The entries follow. Copy every line in which "exploring" appears.

——

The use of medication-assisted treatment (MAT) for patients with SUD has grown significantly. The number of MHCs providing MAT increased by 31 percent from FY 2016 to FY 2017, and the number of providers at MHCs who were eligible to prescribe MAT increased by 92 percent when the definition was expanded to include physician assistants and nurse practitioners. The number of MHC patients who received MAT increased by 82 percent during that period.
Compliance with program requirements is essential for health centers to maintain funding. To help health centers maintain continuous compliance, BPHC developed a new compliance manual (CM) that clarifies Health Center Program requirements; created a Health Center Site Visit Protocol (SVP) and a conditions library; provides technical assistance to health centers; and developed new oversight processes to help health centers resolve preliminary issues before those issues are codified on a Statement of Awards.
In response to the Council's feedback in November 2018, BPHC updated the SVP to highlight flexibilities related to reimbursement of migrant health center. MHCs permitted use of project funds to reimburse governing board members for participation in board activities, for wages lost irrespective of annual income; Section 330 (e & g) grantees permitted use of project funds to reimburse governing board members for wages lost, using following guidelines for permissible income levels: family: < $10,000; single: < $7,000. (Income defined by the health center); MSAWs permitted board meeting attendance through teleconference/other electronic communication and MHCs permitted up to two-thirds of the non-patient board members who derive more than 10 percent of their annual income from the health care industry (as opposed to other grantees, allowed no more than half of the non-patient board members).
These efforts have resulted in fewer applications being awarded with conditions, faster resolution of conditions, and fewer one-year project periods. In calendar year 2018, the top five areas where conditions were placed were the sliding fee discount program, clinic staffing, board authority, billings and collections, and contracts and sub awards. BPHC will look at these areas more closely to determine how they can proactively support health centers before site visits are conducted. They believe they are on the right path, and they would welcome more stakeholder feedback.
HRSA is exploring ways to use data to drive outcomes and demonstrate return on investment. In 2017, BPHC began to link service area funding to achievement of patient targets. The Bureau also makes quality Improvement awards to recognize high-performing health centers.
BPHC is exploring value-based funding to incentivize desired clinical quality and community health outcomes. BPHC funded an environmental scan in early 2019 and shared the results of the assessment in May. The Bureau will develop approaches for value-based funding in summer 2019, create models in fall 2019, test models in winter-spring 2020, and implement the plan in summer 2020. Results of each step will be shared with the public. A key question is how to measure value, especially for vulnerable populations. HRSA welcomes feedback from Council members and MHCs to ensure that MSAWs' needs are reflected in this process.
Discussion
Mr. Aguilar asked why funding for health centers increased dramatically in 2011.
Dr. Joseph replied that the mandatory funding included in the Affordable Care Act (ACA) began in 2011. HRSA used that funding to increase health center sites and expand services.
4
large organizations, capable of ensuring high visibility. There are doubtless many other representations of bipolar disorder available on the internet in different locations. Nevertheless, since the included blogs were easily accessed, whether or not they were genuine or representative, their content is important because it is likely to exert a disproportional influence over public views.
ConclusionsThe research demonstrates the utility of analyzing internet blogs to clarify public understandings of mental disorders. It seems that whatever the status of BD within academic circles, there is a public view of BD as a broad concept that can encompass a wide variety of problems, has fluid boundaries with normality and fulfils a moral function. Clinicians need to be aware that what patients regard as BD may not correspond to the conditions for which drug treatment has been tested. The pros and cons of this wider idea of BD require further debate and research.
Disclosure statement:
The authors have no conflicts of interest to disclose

——

- [PROBLEM SOLUTION]:
HRSA is exploring ways to use data to drive outcomes and demonstrate return on investment. In 2017, BPHC began to link service area funding to achievement of patient targets. The Bureau also makes quality Improvement awards to recognize high-performing health centers.
BPHC is exploring value-based funding to incentivize desired clinical quality and community health outcomes. BPHC funded an environmental scan in early 2019 and shared the results of the assessment in May. The Bureau will develop approaches for value-based funding in summer 2019, create models in fall 2019, test models in winter-spring 2020, and implement the plan in summer 2020. Results of each step will be shared with the public. A key question is how to measure value, especially for vulnerable populations. HRSA welcomes feedback from Council members and MHCs to ensure that MSAWs' needs are reflected in this process.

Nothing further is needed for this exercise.